Inaktivierte Natriumkanäle sind hingegen durch ein "Inaktivierungstor" im Inneren des Kanals blockiert. Das Inaktivierungstor ist im unerregten Zustand der Zelle offen und wird erst durch den raschen Natriumeinstrom während Depolarisation geschlossen. Es limitiert dadurch den weiteren Ioneneinstrom und wird erst nach der Repolarisation wieder geöffnet.

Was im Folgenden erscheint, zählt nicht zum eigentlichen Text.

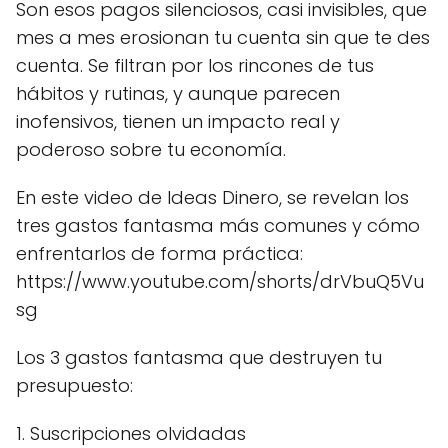
Son esos pagos silenciosos, casi invisibles, que
mes a mes erosionan tu cuenta sin que te des
cuenta. Se filtran por los rincones de tus
hábitos y rutinas, y aunque parecen
inofensivos, tienen un impacto real y
poderoso sobre tu economía.
En este video de Ideas Dinero, se revelan los
tres gastos fantasma más comunes y cómo
enfrentarlos de forma práctica:
https://www.youtube.com/shorts/drVbuQ5Vu
sg
Los 3 gastos fantasma que destruyen tu
presupuesto:
1. Suscripciones olvidadas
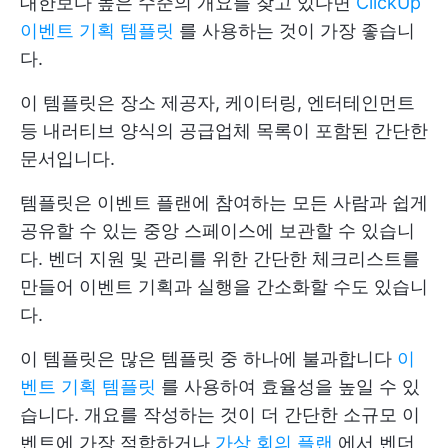
대한보다 높은 수준의 개요를 찾고 있다면
ClickUp
이벤트 기획 템플릿
를 사용하는 것이 가장 좋습니
다.
이 템플릿은 장소 제공자, 케이터링, 엔터테인먼트
등 내러티브 양식의 공급업체 목록이 포함된 간단한
문서입니다.
템플릿은 이벤트 플랜에 참여하는 모든 사람과 쉽게
공유할 수 있는 중앙 스페이스에 보관할 수 있습니
다. 벤더 지원 및 관리를 위한 간단한 체크리스트를
만들어 이벤트 기획과 실행을 간소화할 수도 있습니
다.
이 템플릿은 많은 템플릿 중 하나에 불과합니다
이
벤트 기획 템플릿
를 사용하여 효율성을 높일 수 있
습니다. 개요를 작성하는 것이 더 간단한 소규모 이
벤트에 가장 적합하거나
가상 회의 플랜
에서 벤더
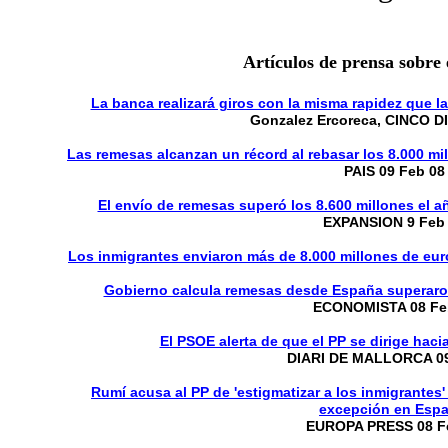
Artículos de prensa sobre 
La banca realizará giros con la misma rapidez que 
Gonzalez Ercoreca, CINCO D
Las remesas alcanzan un récord al rebasar los 8.000 mi
PAIS 09 Feb 08
El envío de remesas superó los 8.600 millones el 
EXPANSION 9 Feb
Los inmigrantes enviaron más de 8.000 millones de eur
Gobierno calcula remesas desde España superaron
ECONOMISTA 08 Fe
El PSOE alerta de que el PP se dirige hac
DIARI DE MALLORCA 09
Rumí acusa al PP de 'estigmatizar a los inmigrantes
excepción en Espa
EUROPA PRESS 08 F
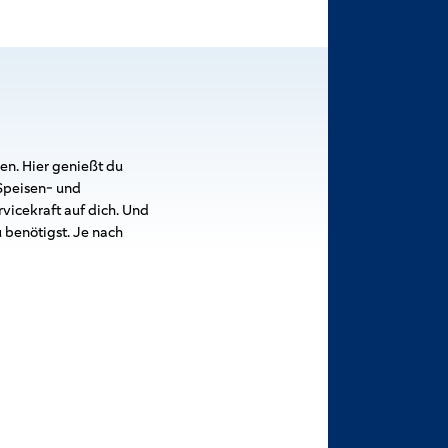
en. Hier genießt du
Speisen- und
vicekraft auf dich. Und
 benötigst. Je nach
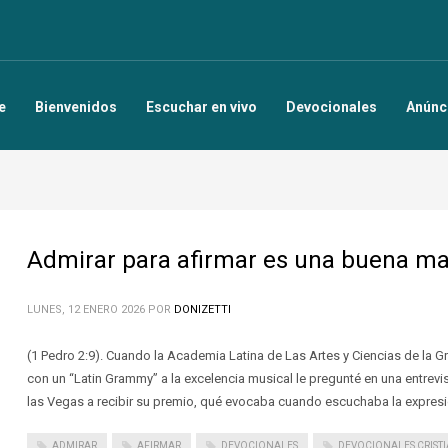
e
Bienvenidos
Escuchar en vivo
Devocionales
Anúnc
Admirar para afirmar es una buena ma
LUNES, 12 ENERO 2026
POR
DONIZETTI
(1 Pedro 2:9). Cuando la Academia Latina de Las Artes y Ciencias de la 
con un “Latin Grammy” a la excelencia musical le pregunté en una entrevist
las Vegas a recibir su premio, qué evocaba cuando escuchaba la expresió
ADMIRAR
AFIRMAR
DEVOCIONALES
DEVOCIONALES CRIST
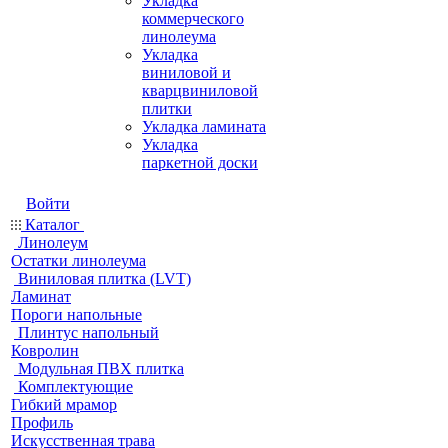
Укладка
коммерческого
линолеума
Укладка
виниловой и
кварцвиниловой
плитки
Укладка ламината
Укладка
паркетной доски
Войти
Каталог
Линолеум
Остатки линолеума
Виниловая плитка (LVT)
Ламинат
Пороги напольные
Плинтус напольный
Ковролин
Модульная ПВХ плитка
Комплектующие
Гибкий мрамор
Профиль
Искусственная трава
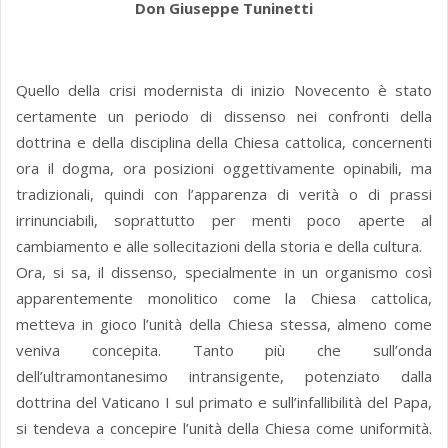
Don Giuseppe Tuninetti
Quello della crisi modernista di inizio Novecento è stato
certamente un periodo di dissenso nei confronti della
dottrina e della disciplina della Chiesa cattolica, concernenti
ora il dogma, ora posizioni oggettivamente opinabili, ma
tradizionali, quindi con l’apparenza di verità o di prassi
irrinunciabili, soprattutto per menti poco aperte al
cambiamento e alle sollecitazioni della storia e della cultura.
Ora, si sa, il dissenso, specialmente in un organismo così
apparentemente monolitico come la Chiesa cattolica,
metteva in gioco l’unità della Chiesa stessa, almeno come
veniva concepita. Tanto più che sull’onda
dell’ultramontanesimo intransigente, potenziato dalla
dottrina del Vaticano I sul primato e sull’infallibilità del Papa,
si tendeva a concepire l’unità della Chiesa come uniformità.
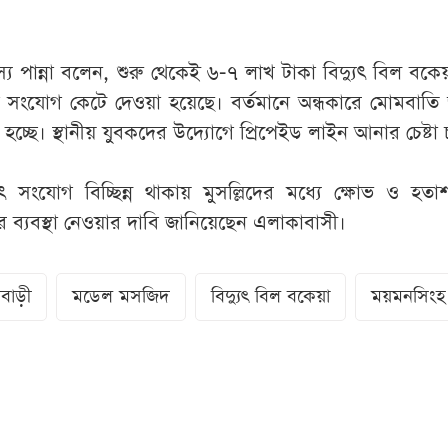
 পান্না বলেন, শুরু থেকেই ৬-৭ লাখ টাকা বিদ্যুৎ বিল বকেয
ে সংযোগ কেটে দেওয়া হয়েছে। বর্তমানে অন্ধকারে মোমবাতি জ্
চ্ছে। স্থানীয় যুবকদের উদ্যোগে প্রিপেইড লাইন আনার চেষ্টা
ৎ সংযোগ বিচ্ছিন্ন থাকায় মুসল্লিদের মধ্যে ক্ষোভ ও হতা
কর ব্যবস্থা নেওয়ার দাবি জানিয়েছেন এলাকাবাসী।
বাড়ী
মডেল মসজিদ
বিদ্যুৎ বিল বকেয়া
ময়মনসিংহ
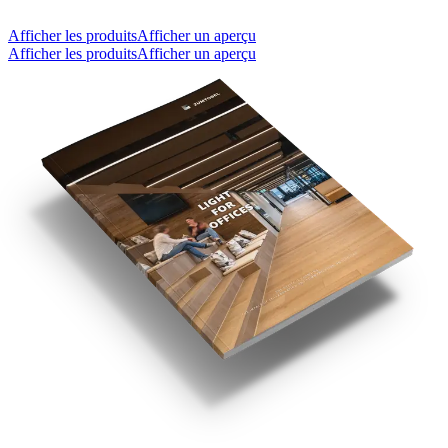
Afficher les produits
Afficher un aperçu
Afficher les produits
Afficher un aperçu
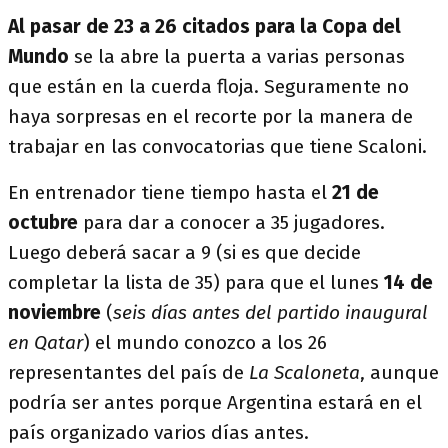
Al pasar de 23 a 26 citados para la Copa del
Mundo
se la abre la puerta a varias personas
que están en la cuerda floja. Seguramente no
haya sorpresas en el recorte por la manera de
trabajar en las convocatorias que tiene Scaloni.
En entrenador tiene tiempo hasta el
21 de
octubre
para dar a conocer a 35 jugadores.
Luego deberá sacar a 9 (si es que decide
completar la lista de 35) para que el lunes
14 de
noviembre
(
seis días antes del partido inaugural
en Qatar
) el mundo conozco a los 26
representantes del país de
La Scaloneta
, aunque
podría ser antes porque Argentina estará en el
país organizado varios días antes.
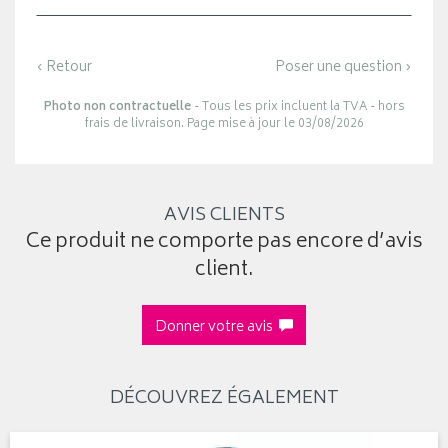
‹ Retour
Poser une question ›
Photo non contractuelle
- Tous les prix incluent la TVA - hors
frais de livraison. Page mise à jour le 03/08/2026
AVIS CLIENTS
Ce produit ne comporte pas encore d’avis
client.
Donner votre avis
DÉCOUVREZ ÉGALEMENT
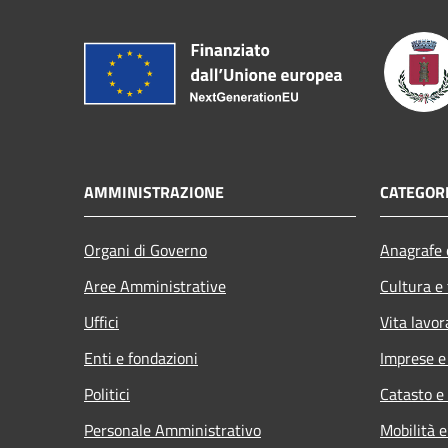
AMMINISTRAZIONE
CATEGORI
Organi di Governo
Anagrafe e
Aree Amministrative
Cultura e
Uffici
Vita lavor
Enti e fondazioni
Imprese 
Politici
Catasto e
Personale Amministrativo
Mobilità e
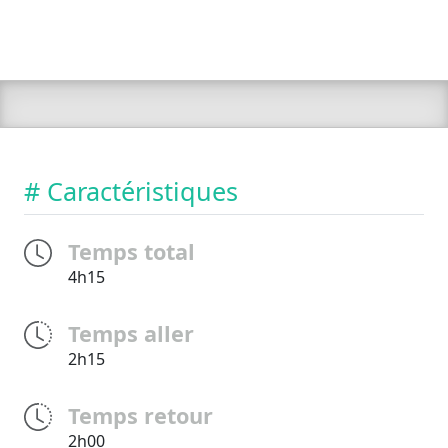
# Caractéristiques
Temps total
4h15
Temps aller
2h15
Temps retour
2h00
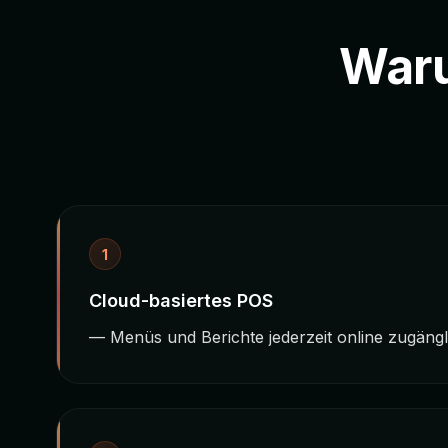
Waru
1
Cloud-basiertes POS
— Menüs und Berichte jederzeit online zugängl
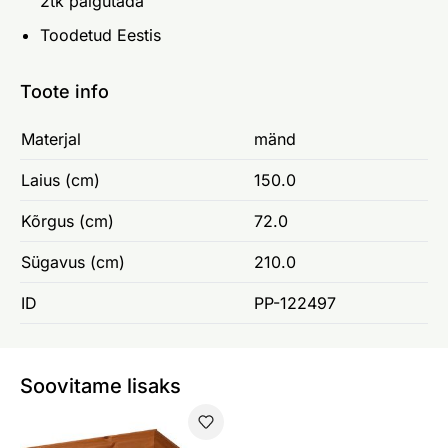
2tk paigutada
Toodetud Eestis
Toote info
Materjal
mänd
Laius (cm)
150.0
Kõrgus (cm)
72.0
Sügavus (cm)
210.0
ID
PP-122497
Soovitame lisaks
Voodikast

Dieses Verhalten des Natriumkanals erklärt auch die Refraktärzeit - also die Zeit, in der kein erneutes Aktionspotential ausgelöst werden kann. Die absolute Refraktärzeit ist darauf zurückzuführen, dass nach der spontanen Schließung des Inaktivierungstors der Natriumkanal erst durch eine Repolarisation wieder aktiviert werden kann.
Ligandenaktivierte Natriumkanäle
Neben spannungsgesteuerten Natriumkanälen gibt es auch Natriumkanäle, die durch die Bindung eines Liganden geöffnet werden. Diese Form von Kanälen findet sich zum Beispiel an motorischen Endplatten, wo Acetylcholin als Ligand dient. Die meisten dieser Kanäle sind gleichzeitig durchgängig für Kaliumionen.
Epithelialer Natriumkanal
Der epitheliale Natriumkanal ENaC ist ein konstitutiv aktiver Ionenkanal, der vor allem für Natriumionen durchlässig ist. Er findet sich in vielen Gewebetypen. Prominente Bedeutung hat er in den Sammelrohren und Tubuli der Nieren, in Schweißdrüsen, im Dünndarm und in der Geschmackswahrnehmung auf der Zunge. Der ENaC wird vom Mineralkortikoid Aldosteron gesteuert. Es dient funktionell der Resorption (Dünndarm) und Rückresorption von Natriumionen.